I like to think of myself as a polite person, but sometimes I forget
to say thank you.
I like to think that I’m considerate, but sometimes i only think of
I like to think that I pay attention to the world but sometimes I
can’t see past my own problems and give a shit.
I like to think that I’m smart, but I’m forgetful, and ditzy, and make
frighteningly stupid decisions.
I like to think that I’m funny but I never am when I need to be.
I like to think that I’m cute but I’m probably just irritating.
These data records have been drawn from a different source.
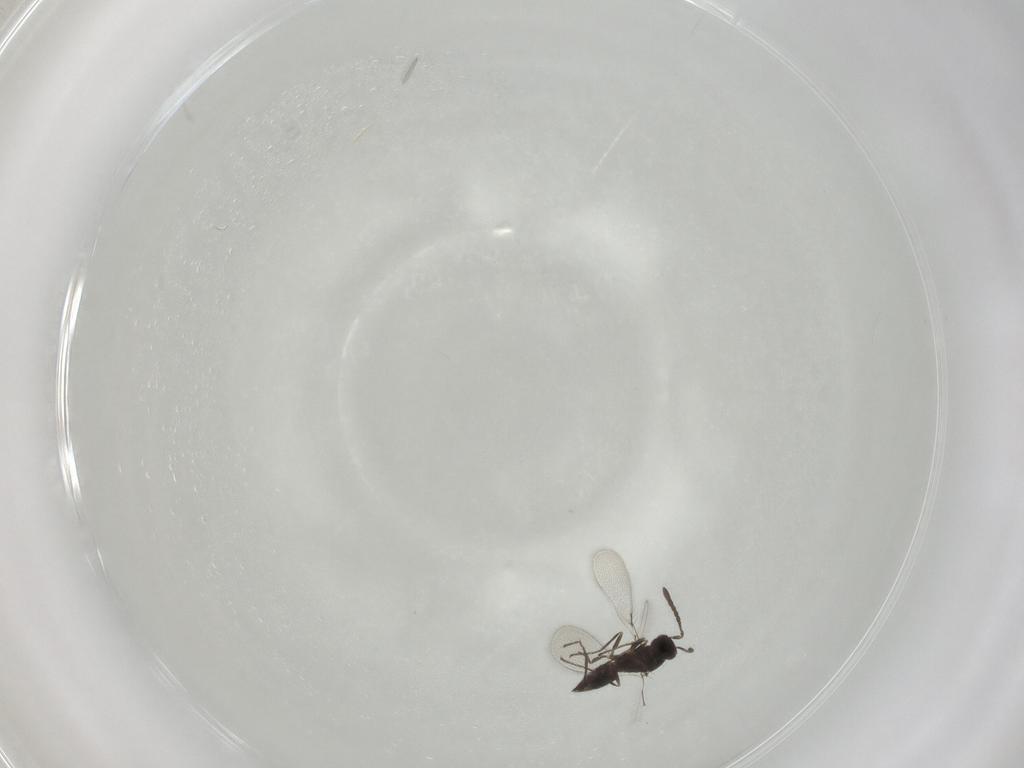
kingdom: Animalia
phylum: Arthropoda
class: Insecta
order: Hymenoptera
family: Mymaridae
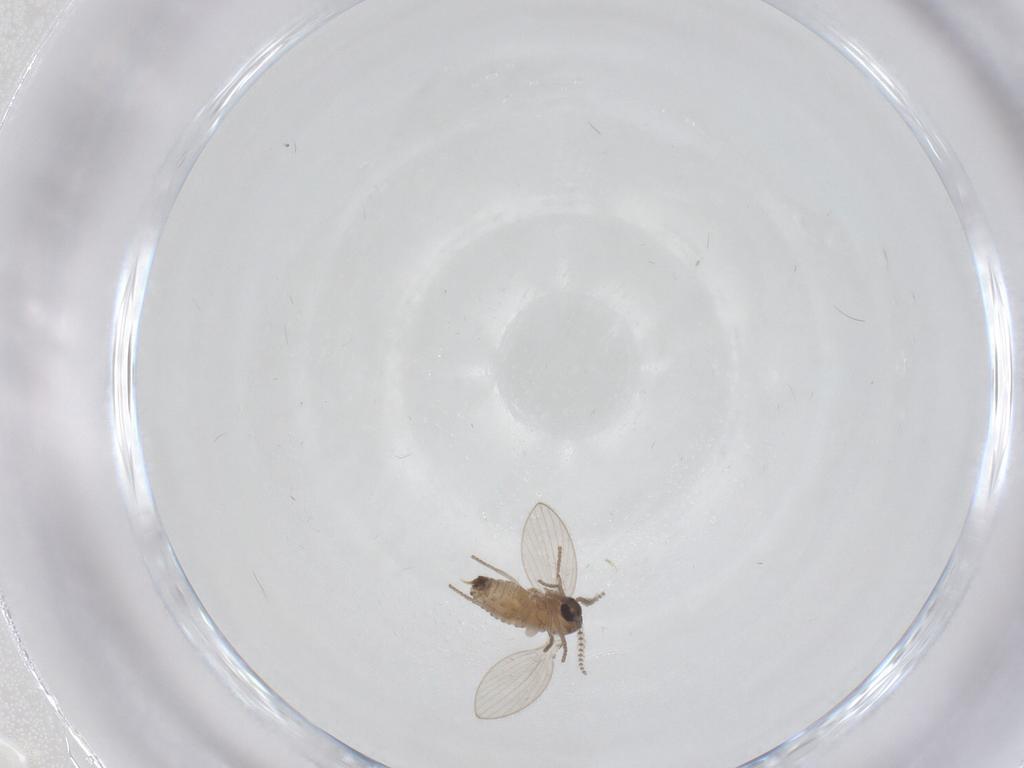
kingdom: Animalia
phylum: Arthropoda
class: Insecta
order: Diptera
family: Psychodidae
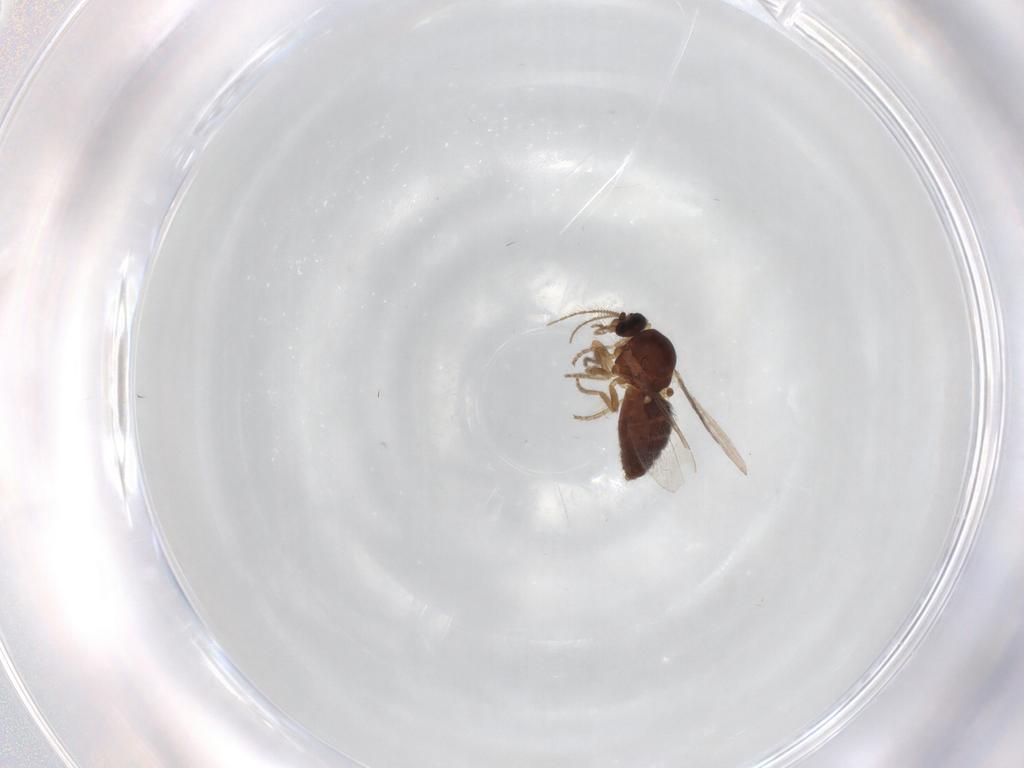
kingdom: Animalia
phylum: Arthropoda
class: Insecta
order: Diptera
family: Ceratopogonidae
I like to think that I’m pretty, but sometimes I look at myself and
can only see flaws. Sometimes I hear compliments and all I can
remember are insults.
I like to think that I’m levelheaded, but sometimes I’m batshit
insane. Sometimes I go nuts with little provocation, and cry and
don’t even know why.
I like to think that I think about others, but then I write a blog
where every paragraph begins with I.
I like to think that I care about the people in my life, but sometimes
I resent them. For asking too much, or talking too much, or not saying
the right thing or feeling the right thing.
I like to think that I’m a good writer, but most of what I write is
trite and emo and only interesting to myself.
I like to think I’m over things, but then they keep me up at night.
I like to think I’m healthy but then I’m sick when I eat.
I like to think I’m a good person, but sometimes I don’t know. Maybe
I’m not. Maybe I really am evil the way my friends joke. Maybe I’m
really bad like some have said. Maybe I’m still the loser I was when I
was twelve. And maybe I don’t know how to finish.